Mr Gordon is shown at a north-facing window in his apartment, which, as I’ve known for decades, was at 10 Gracie Square — that last block of East 84th Street between East End Avenue and the East River. How did I know? Did my father tell me that? My father thought the world of Al Gordon. Everybody did. Anybody who didn’t must have thrown himself off a building in 1929.

The treetops are rooted in Carl Schurz Park. Regular readers will have seen them countless times.

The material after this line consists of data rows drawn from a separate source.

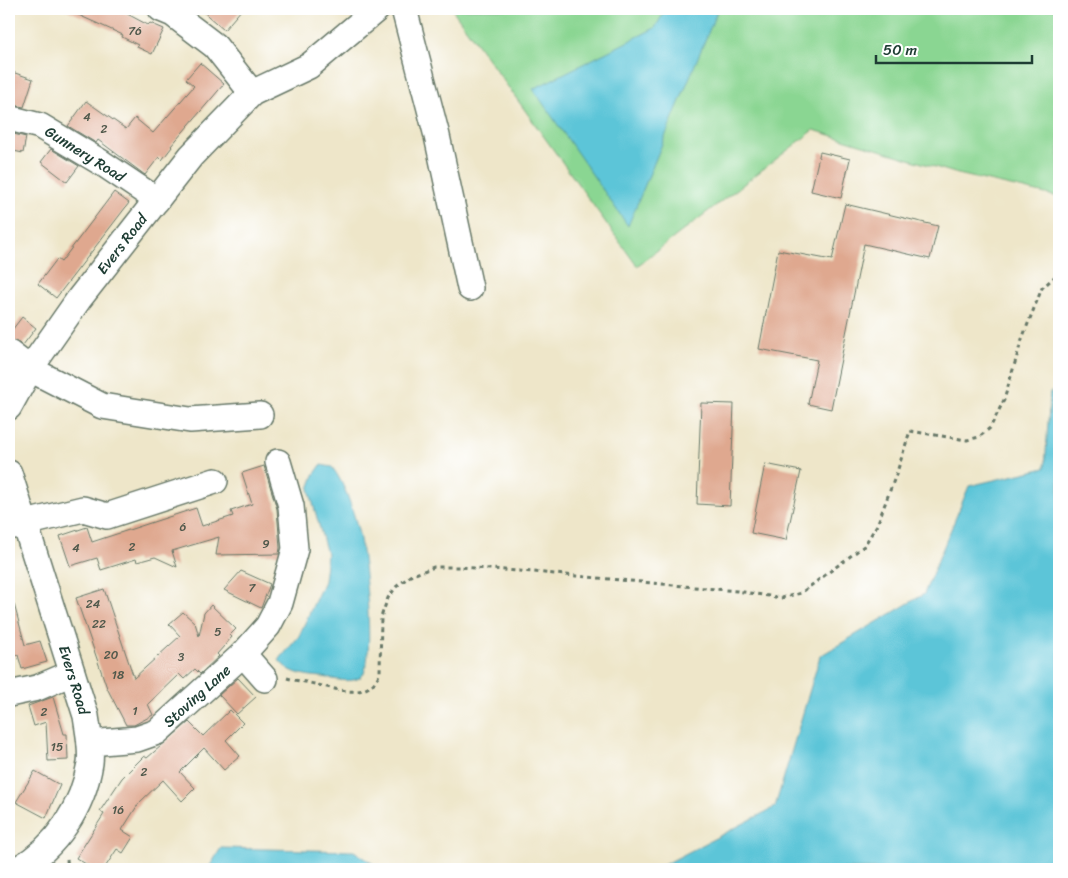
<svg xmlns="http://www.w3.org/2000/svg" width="1068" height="878" font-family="Sriracha,sans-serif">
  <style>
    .green { fill: #8ad692; stroke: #548a63 }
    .water { fill: #5cc5d8; stroke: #3e8186 }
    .building { fill: #dfa88f }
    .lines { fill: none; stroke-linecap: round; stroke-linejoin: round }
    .minor-casing { stroke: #677868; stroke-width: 28 }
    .path { stroke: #677868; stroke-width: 3; stroke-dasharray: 4 4; stroke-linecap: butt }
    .minor { stroke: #fff; stroke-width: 25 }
    .labels { text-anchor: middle; stroke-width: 4; stroke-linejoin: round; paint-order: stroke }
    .number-label { font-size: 12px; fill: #4f584b }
    .street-label { font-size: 15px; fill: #1f3d34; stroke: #fff }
  </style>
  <rect width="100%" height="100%" fill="#fff"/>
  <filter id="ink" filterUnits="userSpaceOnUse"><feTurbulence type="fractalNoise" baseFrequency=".02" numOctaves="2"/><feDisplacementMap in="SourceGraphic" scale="10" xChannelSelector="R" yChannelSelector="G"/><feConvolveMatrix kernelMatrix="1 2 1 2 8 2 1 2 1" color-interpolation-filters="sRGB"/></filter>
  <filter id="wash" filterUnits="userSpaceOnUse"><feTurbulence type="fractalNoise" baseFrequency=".0096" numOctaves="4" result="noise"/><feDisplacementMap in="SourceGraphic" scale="20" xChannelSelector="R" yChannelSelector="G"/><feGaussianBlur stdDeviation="1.12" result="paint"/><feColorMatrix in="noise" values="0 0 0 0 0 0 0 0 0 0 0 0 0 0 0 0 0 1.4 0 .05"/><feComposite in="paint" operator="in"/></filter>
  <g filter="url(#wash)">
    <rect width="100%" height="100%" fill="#eee6c9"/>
    <polygon class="green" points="452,9 1059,9 1059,197 958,174 814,130 637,266"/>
    <g class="water">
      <polygon points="666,9 718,9 628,226 533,89 655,28"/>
      <polygon points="1050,392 1059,393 1059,869 656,869 775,807 820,656 924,594 969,486 1045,468"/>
      <path d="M 321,465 L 332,467 C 345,484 353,510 358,530 C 364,552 377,664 361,677 C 351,684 334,679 323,677 C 307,676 289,674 279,660 L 299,636 L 324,581 L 327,554 L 309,489 L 314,475 Z"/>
      <polygon points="221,848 354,851 381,869 208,869"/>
    </g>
    <g id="blocks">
      <g class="building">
        <polygon points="65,9 118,9 148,25 150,23 164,29 152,54 137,47 138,45 122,37 123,35"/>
        <polygon points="200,9 242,9 224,30"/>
        <polygon points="200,63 224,84 171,146 172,147 162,160 159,157 145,175 98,140 96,143 68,126 86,101 126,129 135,118 153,133 194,86 186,79"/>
        <polygon points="12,72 33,79 24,107 9,104 9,84"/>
        <polygon points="9,133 26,137 23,153 9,150"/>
        <polygon points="51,149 79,166 67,182 41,162"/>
        <polygon points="820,152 850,159 841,198 811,191"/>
        <polygon points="114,192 129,203 56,298 38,284 57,259 61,262"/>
        <polygon points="845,204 938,226 930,259 864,244 831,409 808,404 817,360 759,349 778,250 832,260"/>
        <polygon points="22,317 36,328 23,345 9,339 9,334"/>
        <polygon points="701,403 734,404 730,506 697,504"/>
        <polygon points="765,464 801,471 786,540 751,533"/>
        <polygon points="264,466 277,509 280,548 279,554 216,555 219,537 172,551 177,567 155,557 137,562 136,559 101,570 97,558 70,566 60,536 87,527 92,542 196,508 202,526 233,516 231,511 252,504 242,473"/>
        <polygon points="241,571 270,584 261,608 224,590"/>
        <polygon points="104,589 134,678 180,636 169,624 183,612 195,623 199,636 204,613 211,605 236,629 230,635 232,637 217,654 219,656 200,674 195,669 184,679 179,674 148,704 153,715 134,725 126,725 107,688 76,598"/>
        <polygon points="14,604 25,645 40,641 47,662 22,669 18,655 9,657 9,605"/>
        <polygon points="238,678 256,697 237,714 219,695"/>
        <polygon points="53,697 64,734 67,734 68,760 48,761 46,722 34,726 28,706"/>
        <polygon points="230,710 243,723 226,740 240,756 224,770 204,748 180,772 195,788 182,801 163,780 139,803 122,830 133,837 123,853 117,849 104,869 94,869 76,858 104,814 100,811 122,778 144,756 147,758 189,722 203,736"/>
        <polygon points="35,771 60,785 46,818 16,802"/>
      </g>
    </g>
  </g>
  <g filter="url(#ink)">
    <use href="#blocks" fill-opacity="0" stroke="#677868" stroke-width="1"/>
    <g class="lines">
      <g class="minor-casing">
        <g id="minor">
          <polyline points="161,9 173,14 215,46 252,93"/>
          <polyline points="404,9 437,136 470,288"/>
          <polyline points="9,118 40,126 102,163 157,200"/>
          <polyline points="9,353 30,369 102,406 190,420 260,415"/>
          <polyline points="9,407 30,369 79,299 191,156 252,93 309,66 377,9"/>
          <path d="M 9,473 L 86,716 C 88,731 92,747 90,763 C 83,807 57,847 18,869"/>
          <polyline points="9,527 83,509 107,516 215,481"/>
          <polyline points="243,654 265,679"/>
          <polyline points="9,694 37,688 72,673"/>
          <polyline points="90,743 137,739 157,732 243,654 268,626 280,603 295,549 291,506 278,462"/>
        </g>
      </g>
      <g class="path">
        <path d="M 287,678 C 297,681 308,682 318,685 C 341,690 370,701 380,672 L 381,617 L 388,598 L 396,587 L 410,576 L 434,567 L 460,567 L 534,572 L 737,591 L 781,598 L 801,593 L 864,546 L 877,525 L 897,472 L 910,431 L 967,440 L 979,437 L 990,428 L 1004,400 L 1022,339 L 1042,288 L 1059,273"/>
        <polyline points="67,860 68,869"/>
      </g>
      <use href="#minor" class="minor"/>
    </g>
  </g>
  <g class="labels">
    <g class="number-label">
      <text x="135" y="35">76</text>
      <text x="87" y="121">4</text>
      <text x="104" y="133">2</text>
      <text x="183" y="531">6</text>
      <text x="266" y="548">9</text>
      <text x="132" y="551">2</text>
      <text x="76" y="552">4</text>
      <text x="252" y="592">7</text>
      <text x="93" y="608">24</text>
      <text x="99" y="628">22</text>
      <text x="218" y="636">5</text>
      <text x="111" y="659">20</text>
      <text x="181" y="661">3</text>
      <text x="118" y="679">18</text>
      <text x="135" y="715">1</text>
      <text x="44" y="716">2</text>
      <text x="57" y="751">15</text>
      <text x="144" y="776">2</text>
      <text x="118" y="814">16</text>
    </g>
    <g class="street-label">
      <text transform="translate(85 154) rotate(32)" y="5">Gunnery Road</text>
      <text transform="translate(122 244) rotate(-52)" y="5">Evers Road</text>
      <text transform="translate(74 680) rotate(73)" y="5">Evers Road</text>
      <text transform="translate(197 696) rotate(-42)" y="5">Stoving Lane</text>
    </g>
  </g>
  <rect width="1068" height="878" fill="none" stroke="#fff" stroke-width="30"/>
  <path d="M876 55v8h156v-8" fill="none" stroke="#1f3d34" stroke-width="2.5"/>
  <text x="883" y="55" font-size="15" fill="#1f3d34" stroke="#ffffff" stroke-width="4" paint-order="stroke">50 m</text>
</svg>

To the left of Mr Gordon’s jesting head is 120 East End Avenue. This very handsome building, which I used to dream of living in someday, was built by Vincent Astor, who developed several blocks of luxury flats in the neighborhood back in the Twenties, when Germantown was becoming Yorkville. This is where Brooke Astor lived when Mr Astor was still alive. She had already lived nearby, at 1 Gracie Square, with her second husband, Mr Marshall. (The same Mr Marshall who was not-repeat-not the father of celebrity defendant Tony Marshall, né Kuser.) It seems positively bohemian of Mrs Astor to have strayed so far from Fifth and Park Avenues, but then it wasn’t her choice. She parked herself on Park when she finally had her druthers.

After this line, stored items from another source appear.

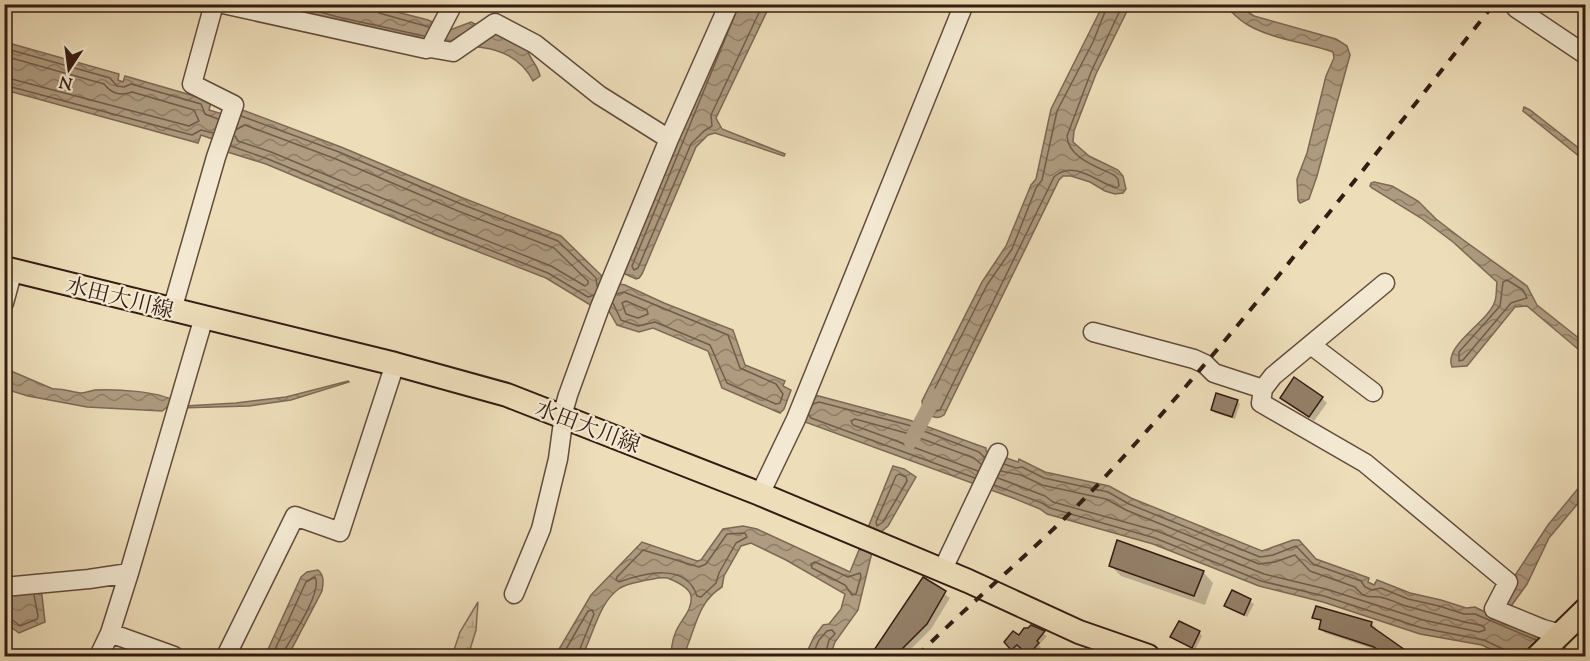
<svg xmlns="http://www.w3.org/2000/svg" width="1590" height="661" viewBox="0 0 1590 661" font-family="'Sorts Mill Goudy','Noto Serif JP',serif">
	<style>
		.wetland { fill: url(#wetland-marsh); stroke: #816c58; stroke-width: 1.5 }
		.water { fill: url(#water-waves); stroke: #7d6854; stroke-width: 1.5 }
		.shadow { fill: #0003 }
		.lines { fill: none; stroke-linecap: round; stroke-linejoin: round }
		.shore { stroke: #715c49; stroke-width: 1.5 }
		.canal { stroke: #ae9b80; stroke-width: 15 }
		.building { fill: #948069; stroke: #341c12; stroke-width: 1.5 }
		.minor-casing { stroke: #624c3c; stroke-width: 21 }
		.major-casing { stroke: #341c12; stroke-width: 26 }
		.minor { stroke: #f3e9d2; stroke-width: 18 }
		.major { stroke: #edddb9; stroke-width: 22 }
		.rail { stroke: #341c12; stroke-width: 4; stroke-dasharray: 10 10; stroke-linecap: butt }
		.labels { text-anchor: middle; stroke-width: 4.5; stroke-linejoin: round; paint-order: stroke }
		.street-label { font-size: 22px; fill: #341c12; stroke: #f3e9d2 }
	</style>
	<defs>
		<pattern id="wetland-marsh" width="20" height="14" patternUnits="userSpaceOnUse" patternTransform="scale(1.5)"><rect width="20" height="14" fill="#cebc9d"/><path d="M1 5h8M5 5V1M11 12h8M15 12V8" fill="none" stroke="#b2a186"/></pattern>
		<pattern id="water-waves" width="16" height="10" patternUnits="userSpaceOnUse" patternTransform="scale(1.5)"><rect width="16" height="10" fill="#ae9b80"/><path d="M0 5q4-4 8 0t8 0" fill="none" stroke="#8e7e67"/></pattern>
	</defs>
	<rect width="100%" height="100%" fill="#edddb9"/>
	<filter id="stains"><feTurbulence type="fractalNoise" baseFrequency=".00333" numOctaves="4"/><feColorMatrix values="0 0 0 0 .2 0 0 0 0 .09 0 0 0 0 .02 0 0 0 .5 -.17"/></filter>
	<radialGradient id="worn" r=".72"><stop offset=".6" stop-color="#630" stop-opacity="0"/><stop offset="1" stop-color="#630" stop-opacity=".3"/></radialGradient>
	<!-- wetland -->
	<path class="wetland" d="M478,602l-2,28 -8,26h-16l8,-24z"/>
	<!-- water -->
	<path class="water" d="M262,5h108l58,15 22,10 21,-8 56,26c2,11 11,17 13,28l-7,5c-19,-37 -58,-35 -94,-36z
		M734,5h36l-54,113 6,11 63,25 -1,2 -69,-23 -7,2 -12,12 -54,127 -3,4 -3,1 -13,-6z
		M1103,5h27l-34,69 -22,57 -1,11 16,14 29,14 5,6 3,13 -3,4 -8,1 -10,-3 -15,-9 -19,-6h-8l-4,4 -115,235c-8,6 -15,0 -21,-6l-1,-8 60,-119 24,-36 25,-61 5,-6 15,-70z
		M1223,5h14l17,11 82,23 11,7 3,9 -33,121 -8,23 -9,4 -2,-3 -1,-21 10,-26 19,-77 8,-18 -1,-6c-27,-10 -59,-12 -85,-27 -10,-5 -16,-14 -25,-20z
		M5,42l114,32 -1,6 5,2 2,-6 83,24 3,2 -2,8 23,7 8,-8 101,38 122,51 98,38 42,41 14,11 3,-4 5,1 39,18 69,27 12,35 40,16 -2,5 8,4 -7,19 -4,4 -58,-25 -14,-37 -55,-23 -14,4 -22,-7 -8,-14v-4l-17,-1 -46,-28 -111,-43 -169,-71 -42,-13v-8l-23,-8 -3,8 -193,-53z
		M1524,107l6,3 55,43v8l-62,-50z
		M1374,182l18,4 26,15 18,18 26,20 65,47 10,19 48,38v12l-58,-49 -12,1 -48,59 -15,1c-9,-22 37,-45 43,-66 2,-6 1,-13 2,-19l-44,-40 -32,-24 -49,-30 -2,-2 1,-3z
		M4,368l49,21c10,-1 18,3 28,4 5,0 9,-2 14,-3 21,-1 62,1 80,11l-13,10 -75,-4 -59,-11 -23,-7z
		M348,381l1,1 -58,18 -42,6 -67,2 3,-2 51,-3 50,-6z
		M815,395l94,25 77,28v3l32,11 1,-3 26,13 64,14 22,12 131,53 31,-11h6l17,19 53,19 -1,4 6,3 3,-5 33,13 31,7 25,8 9,-1 43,21 26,9 20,10 9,9h-69l-22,-11 -62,-11 -97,-32 -64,-16 -106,-42 -106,-30 -7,-5 -27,-11 -208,-76 -2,-5z
		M893,466l11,3 12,8 -28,49 -8,7 -8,19 -14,58 -23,32 -5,14h-24v-2l8,-17 9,-12 6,-1 12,-15 4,-15 -59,-34 -35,-17 -10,3 -17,30 -2,11c-26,16 -26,43 -39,69h-13c2,-7 2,-16 5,-22 4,-13 18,-23 16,-38 -1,-8 -14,-14 -21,-17 -6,-3 -16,0 -23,1 -8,2 -19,3 -27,8 -22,15 -26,46 -38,68h-27l36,-61 51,-53 55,19 4,-1 22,-31 20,-3 14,3 93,43z
		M1585,480v15l-36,43 -22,46 -18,25 -12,-6 51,-78z
		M318,570c7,6 5,14 4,21l-34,65h-23l36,-79 6,-5z
		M41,587l4,35 -26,11 -14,-10 -1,-32z"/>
	<!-- shadow -->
	<path class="shadow" d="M1282,398h40l5,5 -13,18z
		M1237,401l3,3 -5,15 -20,-6 -3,-3z
		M1110,565l93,7 10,11 -8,22 -84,-29z
		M923,579l27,19 -19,31 -27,27h-20z
		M1232,592l22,12 -7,13 -21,-12z
		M1314,617l58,7 4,4 4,23 -55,-18 -4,-4 1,-7z
		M1032,627l15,9 -8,9 2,3 -9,8 -11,-9 -6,5 -9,-10 13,-5z
		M1199,632l3,4 -7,14 -23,-13z"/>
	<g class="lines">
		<!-- shore -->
		<path class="shore" d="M291,4l47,13 86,19
			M374,4l1,5 4,4 50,14
			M1108,4l-15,38 -36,69 -15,69 -6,8 -24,61 -25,36 -59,117 1,4 5,5 6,-1 114,-233c19,-18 43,5 62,11l3,-2 -1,-7 -4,-4c-16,-8 -46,-17 -47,-39l24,-64 32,-68
			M739,5l-107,261 2,4 4,-2 53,-124 13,-13 8,-5 -1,-11 52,-111
			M4,48l106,30 7,8 7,1 7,-3 70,20 4,10 13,5
			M4,56l100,28c8,10 16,12 28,8l62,18 5,11 -10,5 -185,-49
			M4,85l188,50 9,-5 12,3
			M241,116l98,36 122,52 97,37 38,37 1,8
			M235,136l3,5 33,11 169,70 111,44 34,20 3,-2v-3l-34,-33 -96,-37 -122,-52 -91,-34 -8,4
			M231,146l37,13 169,70 111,44 40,24 6,-2
			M1507,280l16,10 4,8 -16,5 -48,57 -4,1v-9l41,-46 3,-24z
			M626,301l21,9 1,4 -10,4 -12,-4 -4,-11z
			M613,303l8,17 17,6 17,-4 55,23 17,38 49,21 4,-1 3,-9 -7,-10 -36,-16 -12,-33 -104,-43 -7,2
			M813,404l6,-2 89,23 71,27 5,5
			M809,415l2,3 164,60
			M1004,464l12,4 6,-1 22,11 64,14 21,12 131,53 13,-2 23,-9 17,18 48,17 4,6 7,3 9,-2 27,11 31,7 25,8h11l61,26
			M978,471l-125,-46 -2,-4 4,-2 51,14 68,25 7,6
			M899,474l7,3 1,4 -24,41 -6,4 -1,-4 20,-46z
			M998,478l47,18 8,6 104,29 107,43 62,15 97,31 56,12 6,-2 -1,-3c-8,-4 -14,-3 -23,-6 -18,-5 -36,-10 -55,-15 -7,-2 -14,-6 -22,-8 -13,-4 -17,4 -29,-11l-45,-16 -15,-16 -20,7 -16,2 -133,-54 -20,-11 -64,-14 -21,-10 -20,-4
			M994,485l48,18 8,5 105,30 106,43 63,15 98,32 62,12 19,9 2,7
			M745,533l2,4 -11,6 -17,30 -3,10 -15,14 -4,-1c-11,-34 -52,-23 -78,-14l-3,-2 1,-3 26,-27 56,17 7,-3 21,-30z
			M815,562l33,15 12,-4 1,3 -5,18 -4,1 -7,-10 -33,-17 -1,-4z
			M4,617l6,1 10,8 17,-7 1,-3 -4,-21
			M272,656l34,-74 9,-5c8,14 -23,60 -31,74l-1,5
			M562,656l26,-45 4,-1 2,4 -17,42
			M812,656l7,-16 8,-9 5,-1 3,4 -6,6 -4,16"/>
		<!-- canal -->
		<path class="canal" d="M911,441l24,-45"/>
	</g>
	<!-- building -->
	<path class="building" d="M1294,377l29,20 -14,20 -29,-19z
		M1216,393l22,7 -6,17 -21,-7z
		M1117,540l87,31 -10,25 -85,-30z
		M923,577l23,14 -19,33 -33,33h-12l-8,-7z
		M1232,590l19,9 -7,16 -20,-9z
		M1316,606l56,16 -1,4 44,31h-29l-12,-10 -55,-18 2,-9 -9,-2z
		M1179,621l21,10 -8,17 -22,-11z
		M1031,625l14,6 -8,10 2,2 -11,12 -11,-10 -6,5 -7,-8 9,-11 6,4 5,-7h4z"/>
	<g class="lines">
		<defs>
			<path id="minor" d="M223,4l203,45 4,-1 23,4 42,-29 40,21 64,51 70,44
				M1518,4l-2,4 70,47
				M430,48l23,-44
				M1385,283l-112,93 -10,13 -2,14 104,60 143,119 -14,27 49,20 18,5
				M4,303l9,-33
				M172,310l44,-153 18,-52 -42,-21 22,-80
				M1093,332l101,27 11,5 9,9 49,16
				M1311,345l62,47
				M760,494l36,-75 168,-415
				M942,571l56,-118
				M4,587l85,-8 40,-6
				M514,594l27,-65 17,-70 5,-37 -1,-6 6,-21 32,-88 69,-168 60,-135
				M110,633l64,23
				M99,656l11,-23 19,-60 75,-256
				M226,656l69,-140 45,16 55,-168"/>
			<path id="major" d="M4,268l391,96 112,31 253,99 208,87 111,51 69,24
				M1538,656l48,-47"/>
		</defs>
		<!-- minor casing -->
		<use href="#minor" class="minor-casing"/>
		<!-- major casing -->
		<use href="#major" class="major-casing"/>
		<!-- minor -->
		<use href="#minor" class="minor"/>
		<!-- major -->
		<use href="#major" class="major"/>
		<!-- rail -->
		<path class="rail" d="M917,656c61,-61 129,-115 187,-178 139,-150 263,-314 390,-474"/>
	</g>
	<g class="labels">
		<!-- street labels -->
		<g class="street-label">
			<text transform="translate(120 297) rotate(14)" y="8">水田大川線</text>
			<text transform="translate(588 426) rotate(21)" y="8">水田大川線</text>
		</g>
	</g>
	<!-- margin -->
	<rect width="1590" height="661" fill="none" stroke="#edddb9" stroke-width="24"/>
	<rect x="6" y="6" width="1578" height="649" fill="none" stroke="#341c12" stroke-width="3"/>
	<rect x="12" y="12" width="1566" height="637" fill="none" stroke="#341c12" stroke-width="1.5"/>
	<!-- north arrow -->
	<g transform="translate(69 69) rotate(193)" stroke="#f3e9d2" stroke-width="4.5" paint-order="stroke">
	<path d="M0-4.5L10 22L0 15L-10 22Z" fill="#341c12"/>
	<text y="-9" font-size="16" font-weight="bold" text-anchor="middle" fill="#341c12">N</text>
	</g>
	<rect width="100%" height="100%" filter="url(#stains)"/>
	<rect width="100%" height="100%" fill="url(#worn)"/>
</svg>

The building at the right-hand edge of the photograph is 170 East End Avenue, and it is no longer under construction. I don’t think that many people live there, but the external elevators were dismantled a while ago, not long before I saw a doorman-type person help a lady with two shopping bags get out of a taxi.

170 stands on the site of the former Doctors’ Hospital, which was famous, before its absorption into the Beth Israel galaxy, as a place to go and dry out. Or to recover from the vapors. In its Beth Israel days, Quintana Roo Dunne was hospitalized there with the dread infection that would later kill her. It was after a visit to her bedside that her father, John Gregory Dunne, collapsed and died in his apartment overlooking St James the Ugly. 

(This is nothing if not a small town.)

For about a year, round about the time that this photograph was taken of Al Gordon at home, construction at 170 East End Avenue stalled. Nothing happened for a very long time. I like to tell people now that the builders had “financing problems.” In fact I have no idea whatsoever of what it was that stopped the work. For all I know, a Viking burial mound was uncovered in the basement, requiring months of tedious dusting with the kind of brushes that used to be attached to those circular typewriter erasers. But when I say, “they had financing problems,” my interlocutors nod sagely, as if I’d just come from the very bank.  

One likes to think that Al Gordon knew.